Apparently, for some people, filling out these entries is a form of entertainment in
itself. And Publisher's Clearing House does, after all, offer some deals, if you
really want to read the magazines they sell.
But some state attorneys general are taking matters far more seriously.
Some people have been so persuaded by the come-ons for these sweepstakes that they have
taken a car or airplane to the company's offices to pick up their winnings. The media
loves these stories: look at this poor old man who has been victimized by greedy magazine
merchants! Even the FTC is taking a close look.

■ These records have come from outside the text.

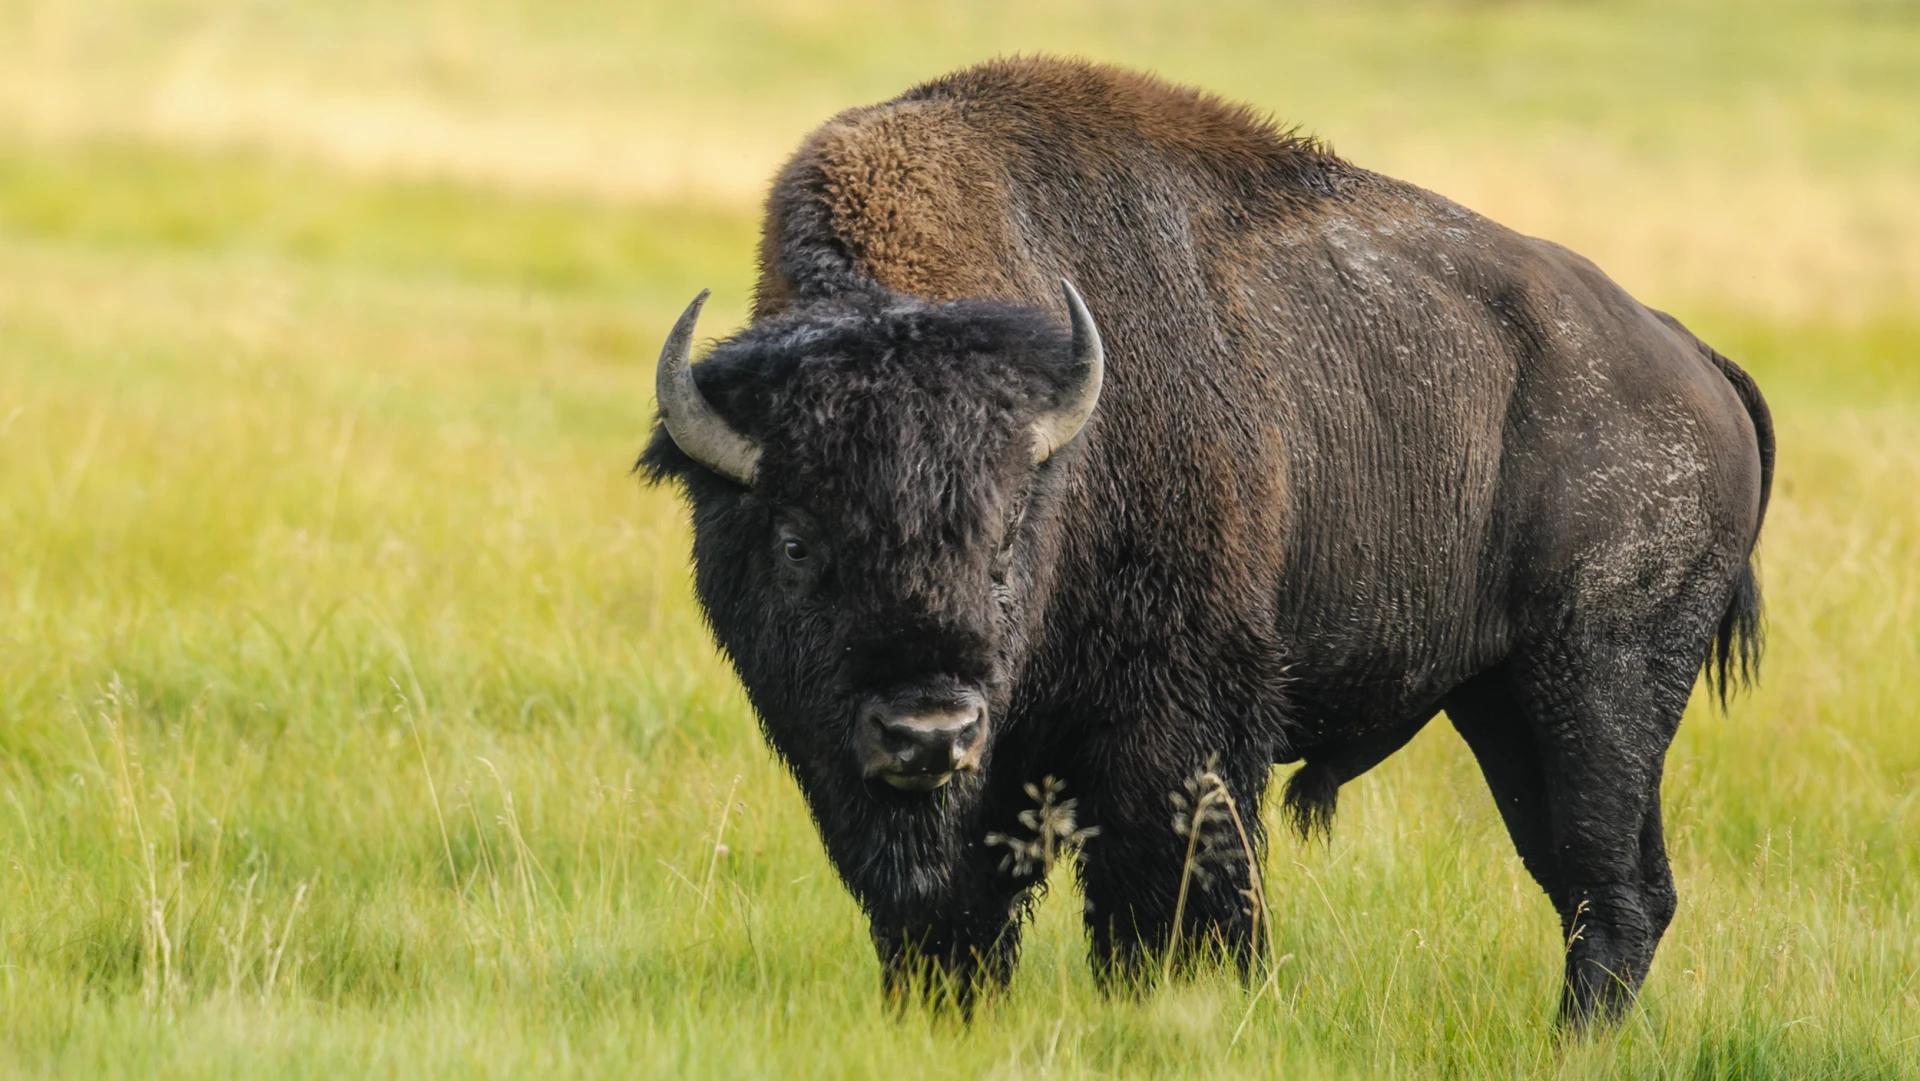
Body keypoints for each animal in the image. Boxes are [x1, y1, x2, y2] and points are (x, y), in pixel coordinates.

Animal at [641, 57, 1766, 1021]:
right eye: (795, 543)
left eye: (1006, 543)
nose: (928, 731)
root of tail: (1692, 356)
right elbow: (954, 904)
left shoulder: (1180, 720)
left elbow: (1173, 891)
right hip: (1503, 709)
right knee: (1593, 884)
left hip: (1599, 689)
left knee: (1613, 889)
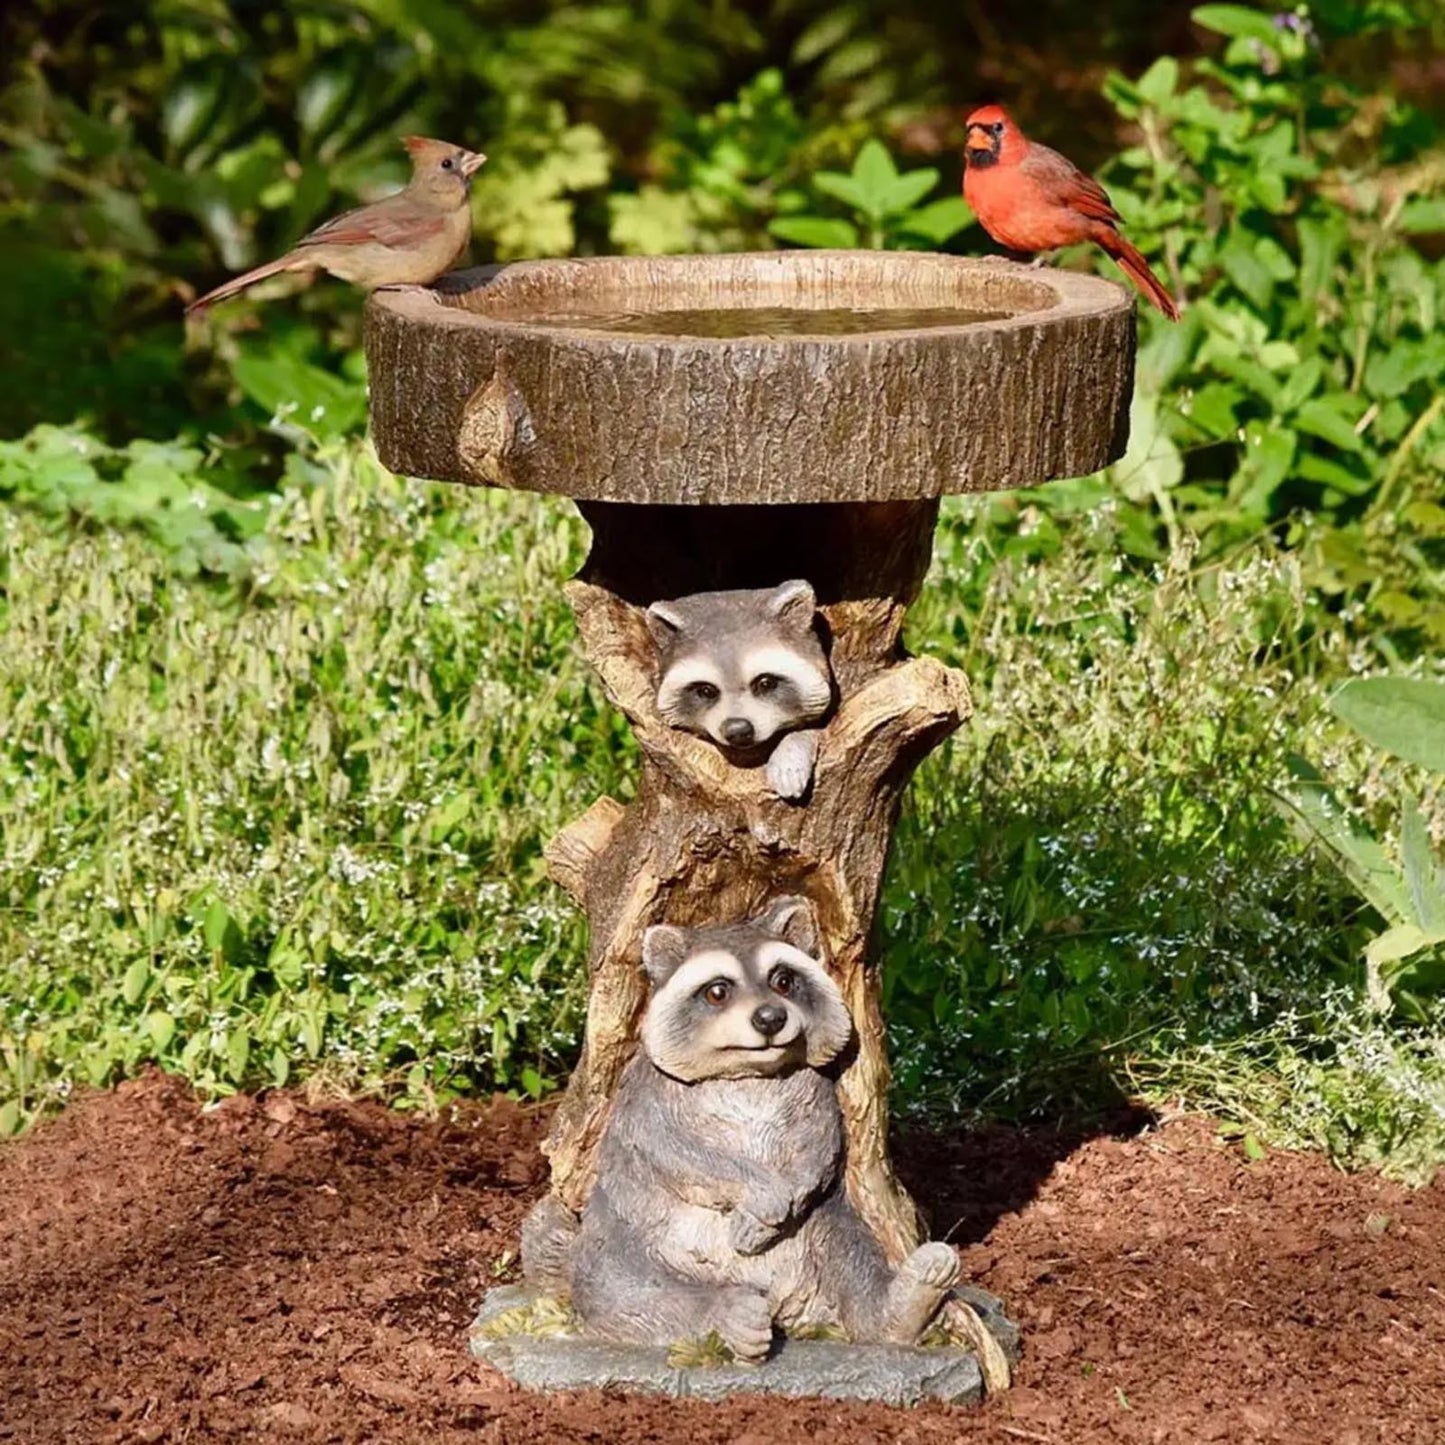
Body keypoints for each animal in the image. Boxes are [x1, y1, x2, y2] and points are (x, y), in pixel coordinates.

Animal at [521, 898, 959, 1362]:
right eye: (718, 991)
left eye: (783, 981)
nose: (770, 1018)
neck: (748, 1071)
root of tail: (786, 1305)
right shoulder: (647, 1093)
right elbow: (677, 1152)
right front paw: (761, 1196)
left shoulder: (815, 1088)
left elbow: (820, 1146)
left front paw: (781, 1195)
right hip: (617, 1240)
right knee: (624, 1291)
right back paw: (729, 1313)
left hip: (827, 1228)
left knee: (852, 1256)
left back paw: (903, 1303)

It's true that when one receives a notice from Publisher's
Clearing House, or its competitor American Family Enterprises, the wording is such that
one needs to pay close attention. But no commitment is actually being made, no matter how
many exclamation points are on the envelope. There is really no reason to get your hopes
up. It is not fraud, but a ruse, a ploy, a way to cajole you to buy magazines, as the
companies freely admit.
But so what? People will often try to lure you into schemes, sometimes
highly misleading ones, by which they hope to enrich themselves. Have these attorneys
general never been to the state fair? Vendors offer games that look easy from appearances,
but which are nearly impossible to win on the first few tries. If Publisher's
Clearing House should be banned on grounds that it is misleading, every fairground in the
country would have to be closed.
It is, however, not so difficult to figure out that your chances of
becoming wealthy from following through with their program of repeated mailings of forms,
reading of circumspect letters, etc. is nearly zero. Perhaps that's why revenue to
these companies has fallen 30 percent in four years.

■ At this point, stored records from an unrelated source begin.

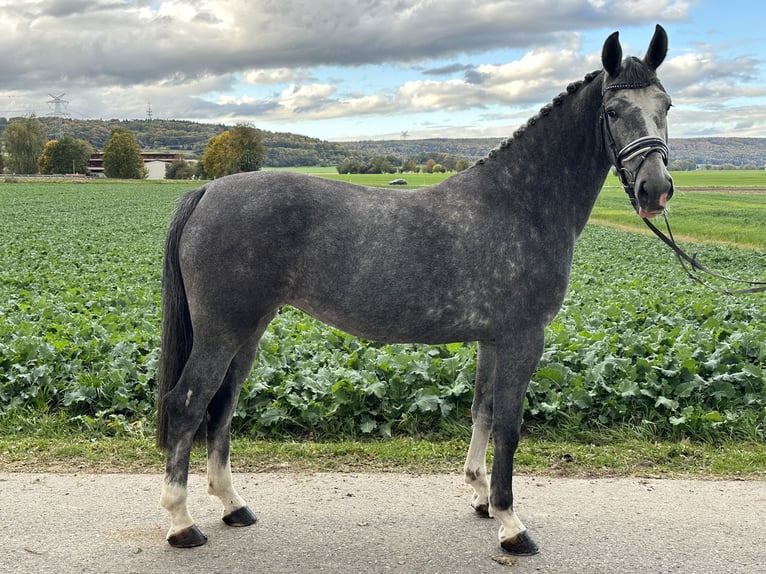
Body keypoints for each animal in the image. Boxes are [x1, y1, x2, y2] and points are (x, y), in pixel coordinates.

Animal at [159, 24, 676, 556]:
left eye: (667, 105)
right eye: (613, 111)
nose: (655, 189)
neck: (520, 202)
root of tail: (208, 190)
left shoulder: (492, 341)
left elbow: (482, 412)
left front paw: (480, 496)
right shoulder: (523, 338)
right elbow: (508, 426)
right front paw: (511, 523)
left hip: (248, 331)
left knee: (222, 407)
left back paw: (233, 506)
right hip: (222, 331)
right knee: (186, 405)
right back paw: (181, 523)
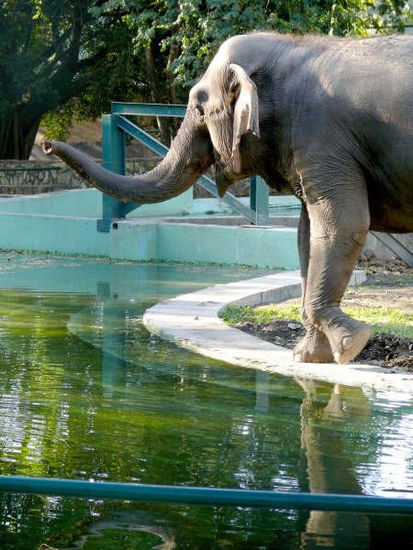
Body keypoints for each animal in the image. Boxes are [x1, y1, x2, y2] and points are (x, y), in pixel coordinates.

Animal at [44, 31, 412, 366]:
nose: (47, 144)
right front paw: (308, 357)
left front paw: (352, 344)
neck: (291, 46)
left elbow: (343, 226)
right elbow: (307, 234)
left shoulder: (322, 137)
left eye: (198, 107)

No one promised us that in the market economy we would be surrounded by
people who will refrain from dubious ways of getting ahold of our money. Certainly it is
much less devious than what politicians do to us, what with their vague promises and
fraudulent programs.
Just think of Social Security, which may be social but lacks any measure
of security. After forty years of robbing me of a sizable portion of my income each year,
I will receive just enough each month to pay a portion of my lodging, if that much. Now
that is fraud. Worse, because the state forces you into the system, you cannot shield
yourself from being taken in, even if you figure out the trick.

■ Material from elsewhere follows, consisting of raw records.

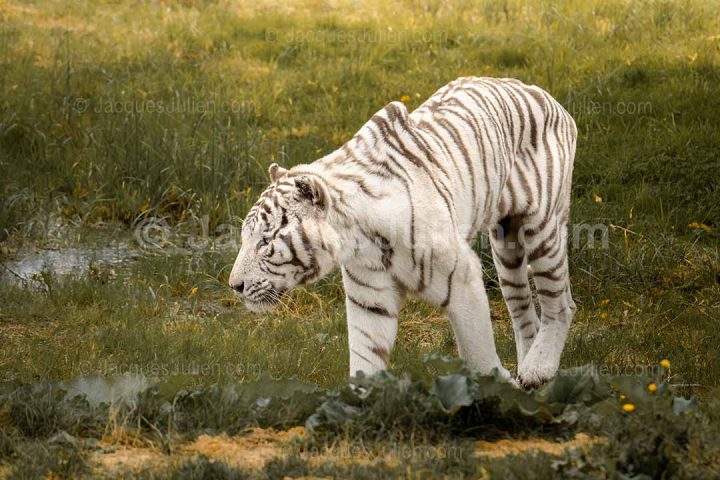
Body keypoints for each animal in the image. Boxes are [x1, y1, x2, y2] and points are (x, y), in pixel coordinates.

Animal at [229, 76, 577, 387]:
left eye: (265, 242)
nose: (235, 286)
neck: (359, 237)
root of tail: (547, 96)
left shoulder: (461, 278)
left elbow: (477, 348)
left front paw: (499, 389)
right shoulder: (369, 298)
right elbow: (364, 358)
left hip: (541, 230)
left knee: (560, 305)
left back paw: (538, 369)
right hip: (506, 246)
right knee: (524, 313)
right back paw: (529, 369)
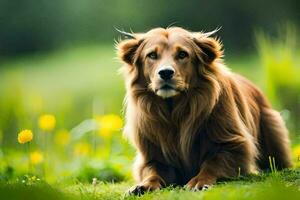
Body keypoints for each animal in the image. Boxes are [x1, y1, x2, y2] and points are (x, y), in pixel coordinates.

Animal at [116, 27, 292, 195]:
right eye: (152, 55)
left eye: (182, 54)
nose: (165, 73)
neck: (174, 110)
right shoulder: (152, 155)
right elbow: (152, 171)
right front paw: (143, 185)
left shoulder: (234, 144)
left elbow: (212, 163)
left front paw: (199, 181)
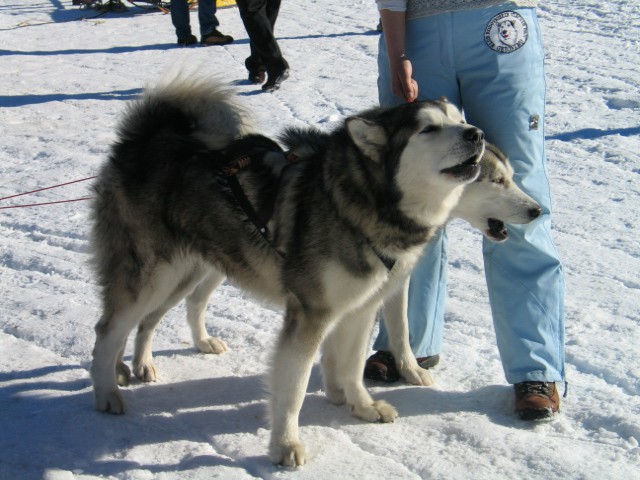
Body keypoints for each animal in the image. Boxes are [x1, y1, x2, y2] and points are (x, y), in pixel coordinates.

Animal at [86, 75, 528, 464]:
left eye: (457, 118)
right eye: (429, 129)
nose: (476, 133)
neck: (361, 203)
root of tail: (143, 139)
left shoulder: (361, 307)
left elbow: (352, 364)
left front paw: (360, 405)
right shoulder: (311, 314)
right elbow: (294, 388)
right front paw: (285, 445)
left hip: (192, 271)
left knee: (152, 319)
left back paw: (139, 364)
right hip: (151, 276)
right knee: (109, 329)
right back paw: (106, 390)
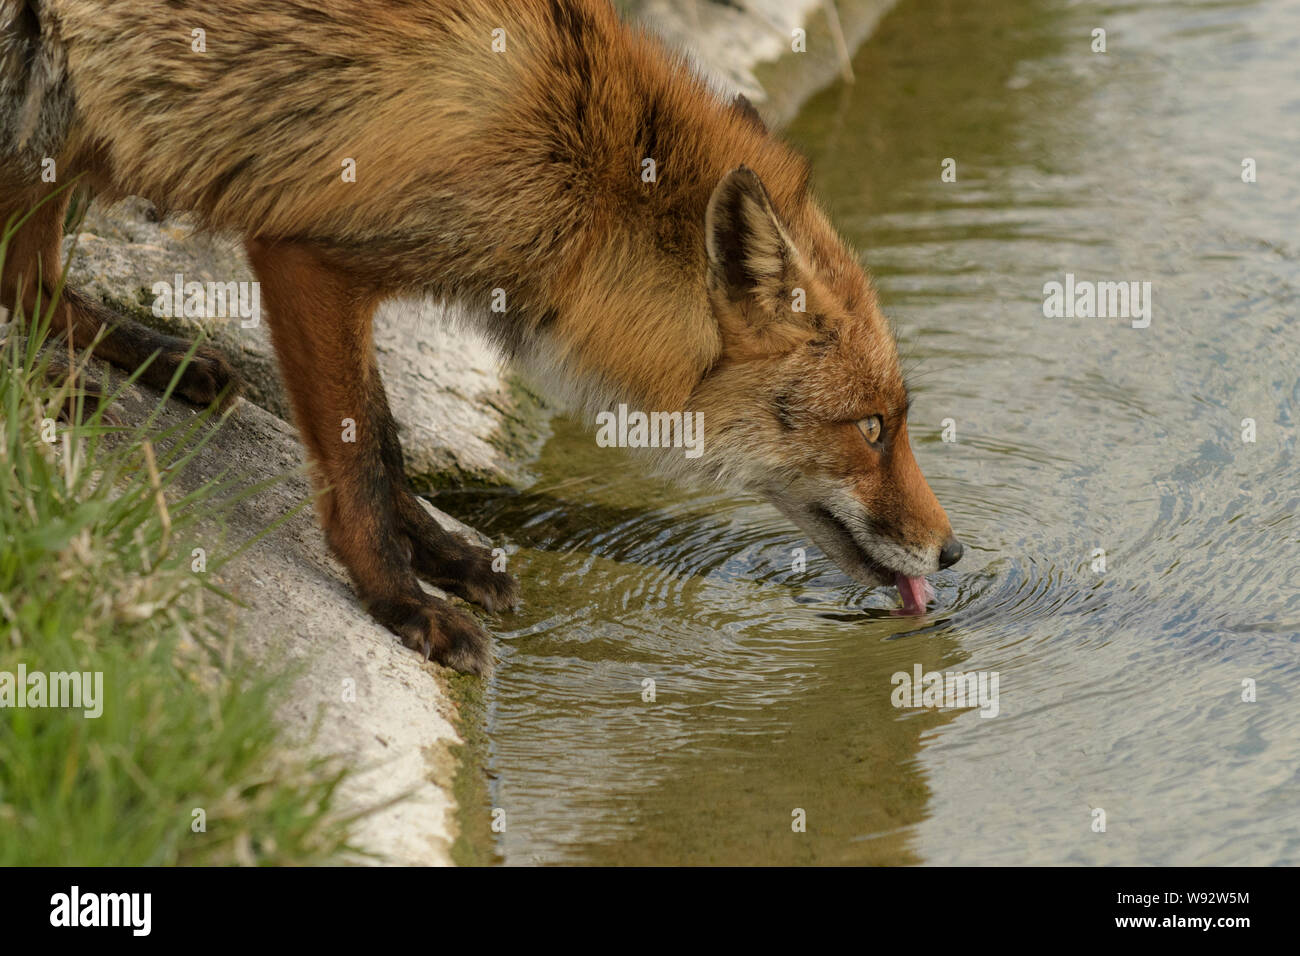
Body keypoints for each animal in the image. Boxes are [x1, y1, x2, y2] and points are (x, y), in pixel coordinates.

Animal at [1, 0, 963, 675]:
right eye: (872, 428)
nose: (953, 552)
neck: (572, 156)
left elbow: (386, 439)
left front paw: (445, 554)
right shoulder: (309, 257)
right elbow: (358, 460)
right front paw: (400, 602)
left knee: (29, 279)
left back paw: (143, 363)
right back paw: (52, 389)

And these are the guys who want to protect you from Publisher's
Clearing House Sweepstakes! I'd rather depend on my own consumer protection skills,
thank you very much. Indeed, without very much effort, I confirmed that taking part in the
contest was not for me, as I had thought all along. But it did teach me a thing or two
about how one needs to read promotion literature carefully, with your hopes set to the
side and your reason in clear focus.
That, not Ralph Nader or the Federal Trade Commission, is the best defense
against schemes and ruses perpetrated in the market place.
---------------
Tibor Machan teaches business ethics at Chapman University
FURTHER READING: Albert Carr, "Is Business Bluffing Ethical?" in Tom L. Beauchamp
& Norman E. Bowie, eds., Ethical Theory and
Business (Englewood Cliffs, N.J.: Prentice-Hall, 1983), pp. 318-24; Tibor R. Machan,
Generosity:
Virtue in the Civil Society (Washington, D.C.: Cato, 1998); Ludwig von Mises, "Uncertainty
and Acting" in Mises, Human Action
(Chicago: Regnery, 1966), pp. 105-18.